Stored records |
=-=-=-=-=

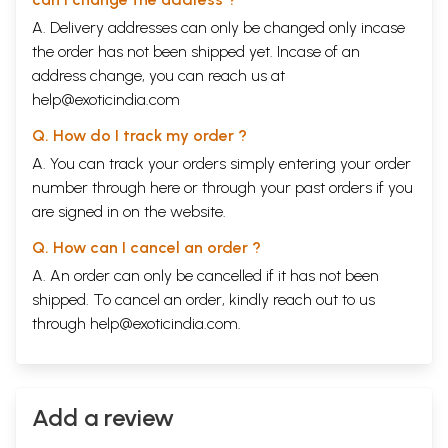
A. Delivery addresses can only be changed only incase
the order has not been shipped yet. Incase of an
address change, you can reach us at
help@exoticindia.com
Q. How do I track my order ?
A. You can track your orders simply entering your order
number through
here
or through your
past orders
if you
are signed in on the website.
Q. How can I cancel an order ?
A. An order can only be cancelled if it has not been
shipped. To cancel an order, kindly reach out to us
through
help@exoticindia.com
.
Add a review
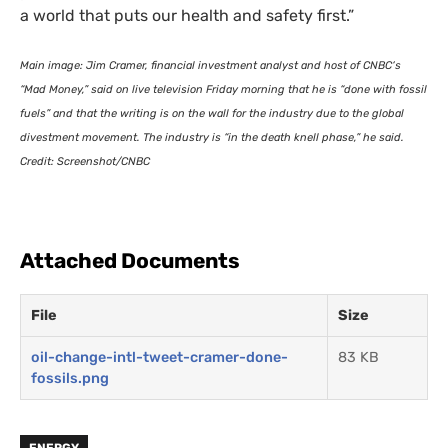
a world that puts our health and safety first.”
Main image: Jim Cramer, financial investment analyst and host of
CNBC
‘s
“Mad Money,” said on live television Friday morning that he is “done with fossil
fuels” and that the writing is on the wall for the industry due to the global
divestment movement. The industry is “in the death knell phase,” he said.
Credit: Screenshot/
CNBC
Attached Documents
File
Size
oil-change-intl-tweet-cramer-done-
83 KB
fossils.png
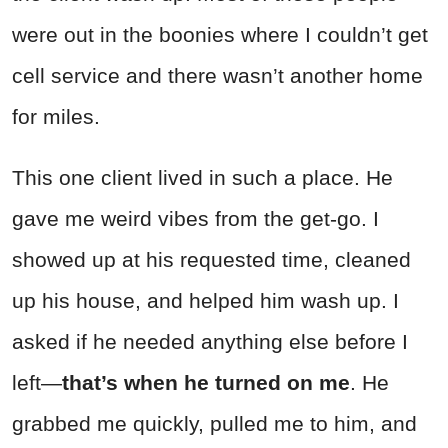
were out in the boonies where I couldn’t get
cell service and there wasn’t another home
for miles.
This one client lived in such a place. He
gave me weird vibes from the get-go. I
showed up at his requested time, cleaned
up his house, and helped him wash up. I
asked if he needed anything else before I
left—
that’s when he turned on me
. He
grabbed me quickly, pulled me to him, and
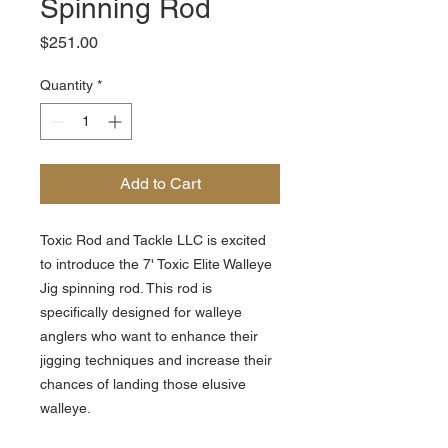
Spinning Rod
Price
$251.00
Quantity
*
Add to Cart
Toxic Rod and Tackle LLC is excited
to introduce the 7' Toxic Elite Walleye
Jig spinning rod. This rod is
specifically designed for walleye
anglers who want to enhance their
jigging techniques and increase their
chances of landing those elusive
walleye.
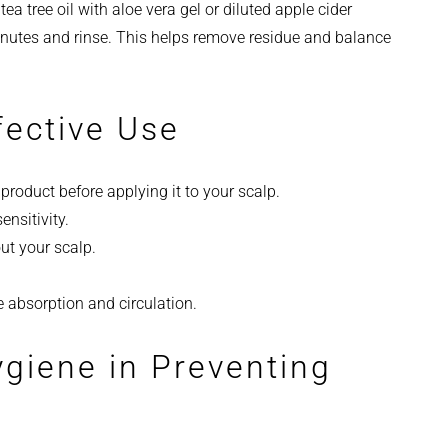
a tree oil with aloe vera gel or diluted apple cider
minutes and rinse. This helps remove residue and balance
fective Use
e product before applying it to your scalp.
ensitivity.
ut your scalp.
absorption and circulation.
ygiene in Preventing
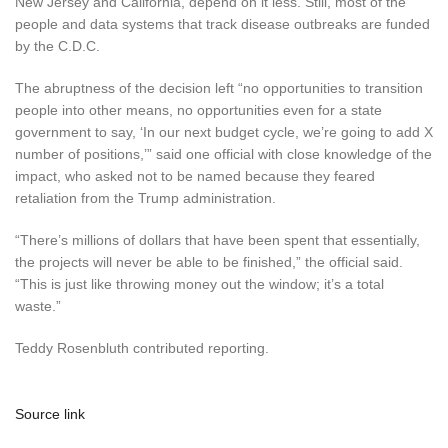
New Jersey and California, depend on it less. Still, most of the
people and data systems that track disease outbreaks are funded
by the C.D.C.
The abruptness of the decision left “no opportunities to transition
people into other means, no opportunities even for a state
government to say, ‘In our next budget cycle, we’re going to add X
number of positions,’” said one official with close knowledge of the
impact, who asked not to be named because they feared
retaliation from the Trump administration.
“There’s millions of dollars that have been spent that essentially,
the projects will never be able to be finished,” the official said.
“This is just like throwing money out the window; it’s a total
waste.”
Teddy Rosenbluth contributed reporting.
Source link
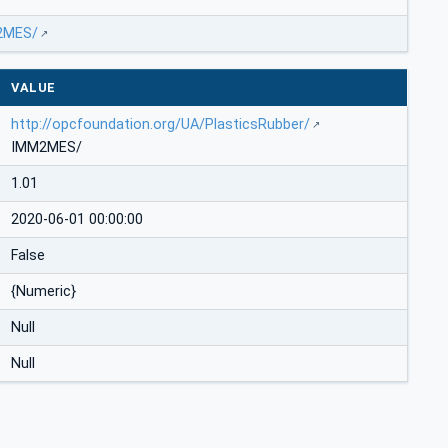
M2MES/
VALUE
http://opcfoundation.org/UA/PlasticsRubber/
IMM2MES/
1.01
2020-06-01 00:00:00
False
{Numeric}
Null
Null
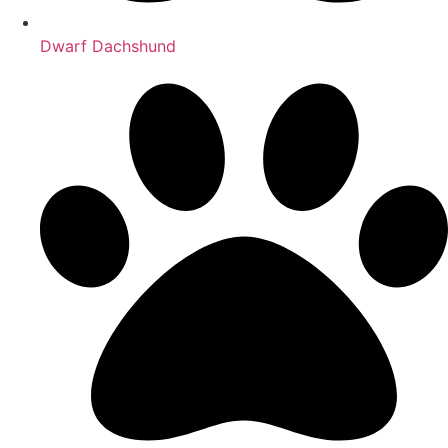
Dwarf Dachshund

=-=-=-=-=

What the task asks |
When you copy the records above, keep every word exact but leave out the pictures.

Exercise output |
A. Delivery addresses can only be changed only incase
the order has not been shipped yet. Incase of an
address change, you can reach us at
help@exoticindia.com
Q. How do I track my order ?
A. You can track your orders simply entering your order
number through
here
or through your
past orders
if you
are signed in on the website.
Q. How can I cancel an order ?
A. An order can only be cancelled if it has not been
shipped. To cancel an order, kindly reach out to us
through
help@exoticindia.com
.
Add a review
a world that puts our health and safety first.”
Main image: Jim Cramer, financial investment analyst and host of
CNBC
‘s
“Mad Money,” said on live television Friday morning that he is “done with fossil
fuels” and that the writing is on the wall for the industry due to the global
divestment movement. The industry is “in the death knell phase,” he said.
Credit: Screenshot/
CNBC
Attached Documents
File
Size
oil-change-intl-tweet-cramer-done-
83 KB
fossils.png
were out in the boonies where I couldn’t get
cell service and there wasn’t another home
for miles.
This one client lived in such a place. He
gave me weird vibes from the get-go. I
showed up at his requested time, cleaned
up his house, and helped him wash up. I
asked if he needed anything else before I
left—
that’s when he turned on me
. He
grabbed me quickly, pulled me to him, and
Spinning Rod
Price
$251.00
Quantity
*
Add to Cart
Toxic Rod and Tackle LLC is excited
to introduce the 7' Toxic Elite Walleye
Jig spinning rod. This rod is
specifically designed for walleye
anglers who want to enhance their
jigging techniques and increase their
chances of landing those elusive
walleye.
a tree oil with aloe vera gel or diluted apple cider
minutes and rinse. This helps remove residue and balance
fective Use
e product before applying it to your scalp.
ensitivity.
ut your scalp.
absorption and circulation.
ygiene in Preventing
New Jersey and California, depend on it less. Still, most of the
people and data systems that track disease outbreaks are funded
by the C.D.C.
The abruptness of the decision left “no opportunities to transition
people into other means, no opportunities even for a state
government to say, ‘In our next budget cycle, we’re going to add X
number of positions,’” said one official with close knowledge of the
impact, who asked not to be named because they feared
retaliation from the Trump administration.
“There’s millions of dollars that have been spent that essentially,
the projects will never be able to be finished,” the official said.
“This is just like throwing money out the window; it’s a total
waste.”
Teddy Rosenbluth contributed reporting.
Source link
M2MES/
VALUE
http://opcfoundation.org/UA/PlasticsRubber/
IMM2MES/
1.01
2020-06-01 00:00:00
False
{Numeric}
Null
Null
Dwarf Dachshund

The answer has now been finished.